In all three cases, traditional intellectuals react to a crisis of legitimacy by launching a populist appeal to the “deserving” people, formulating their criteria of deservingness in a highly charged moralising fashion. In all three cases, this populism “flaunts the culturally high”, reacting to the decades of “conventional” populism, which has dominated the region for decades. Finally, in all three cases the content of this appeal is determined by the dependent position of the post-socialist region in global capitalism: the charged distinction between “the West and the East”, or “Europe and Asia” structures the populism of intelligentsia.
Can this kind of populism be found beyond the post-socialist area? On the one hand, it can be compared to the centrist populism of Emmanuel Macron, with his inclusive appeal conditioned by exclusive demands to embrace the neoliberal spirit of “startup nation”. Similarly to Ukraine, Macronist intellectuals “flaunt the high” and draw symbolic hierarchies, at the bottom of which there are unreformed lazy people, used to handouts and unable to find a job by simply crossing the street. However, this discourse hardly features any significant geopolitical binaries. On the other hand, the politics of neoliberal “third way” parties in the western world, from the US Democratic party and UK New Labour to the German SPD, have the characteristic progressivist middle-class oriented agenda which brings them closer to the middle-class “anti-populists” from Ukraine.

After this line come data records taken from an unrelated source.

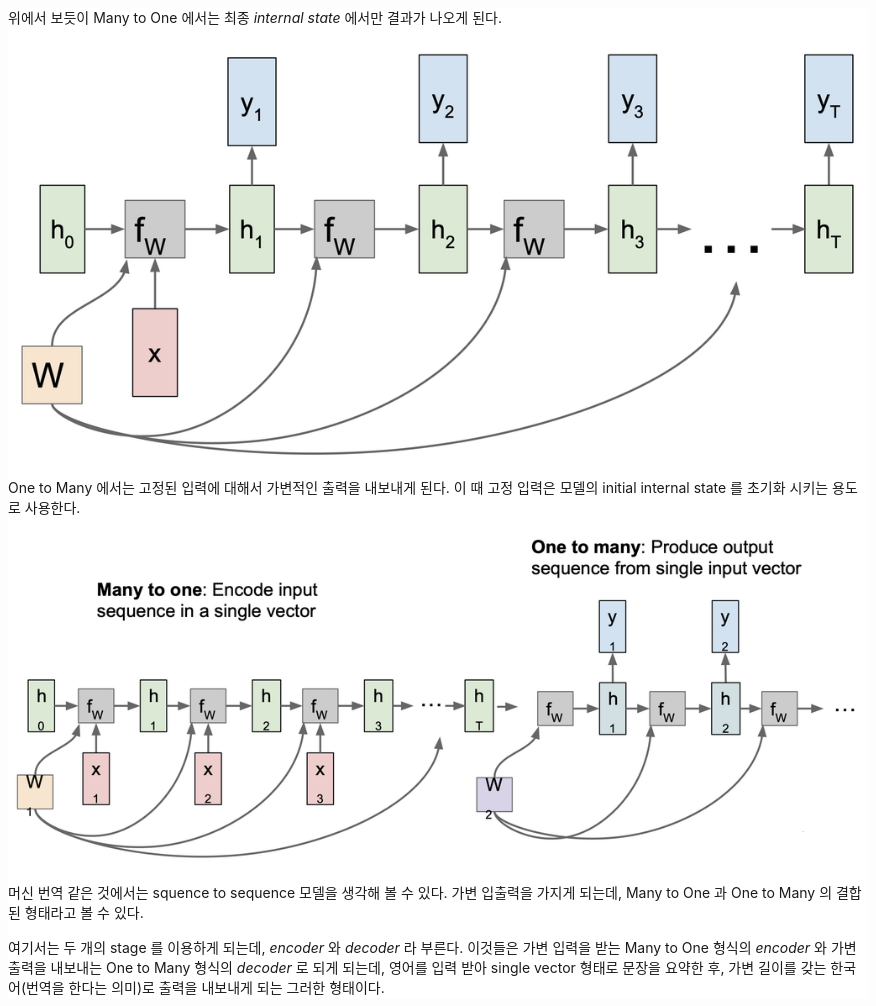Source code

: 위에서 보듯이 Many to One 에서는 최종 _internal state_ 에서만 결과가 나오게 된다.

![one to many](./image8.png)

One to Many 에서는 고정된 입력에 대해서 가변적인 출력을 내보내게 된다. 이 때 고정 입력은 모델의 initial internal state 를 초기화 시키는 용도로 사용한다.

![many to one + one to many](./image9.png)

머신 번역 같은 것에서는 squence to sequence 모델을 생각해 볼 수 있다. 가변 입출력을 가지게 되는데, Many to One 과 One to Many 의 결합된 형태라고 볼 수 있다.

여기서는 두 개의 stage 를 이용하게 되는데, _encoder_ 와 _decoder_ 라 부른다. 이것들은 가변 입력을 받는 Many to One 형식의 _encoder_ 와 가변 출력을 내보내는 One to Many 형식의 _decoder_ 로 되게 되는데, 영어를 입력 받아 single vector 형태로 문장을 요약한 후, 가변 길이를 갖는 한국어(번역을 한다는 의미)로 출력을 내보내게 되는 그러한 형태이다.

The discursive construction that opposes “populism” to “democracy” and insists on the necessity of technocratic governance, appealing to the culturally privileged layers of the population while speaking in the name of the people, can be productively grasped as a specific form of populism in its own right. Ukraine’s intelligentsia is a single case among many, rather than an isolated exotic pathology to be explained by its “troubled past”.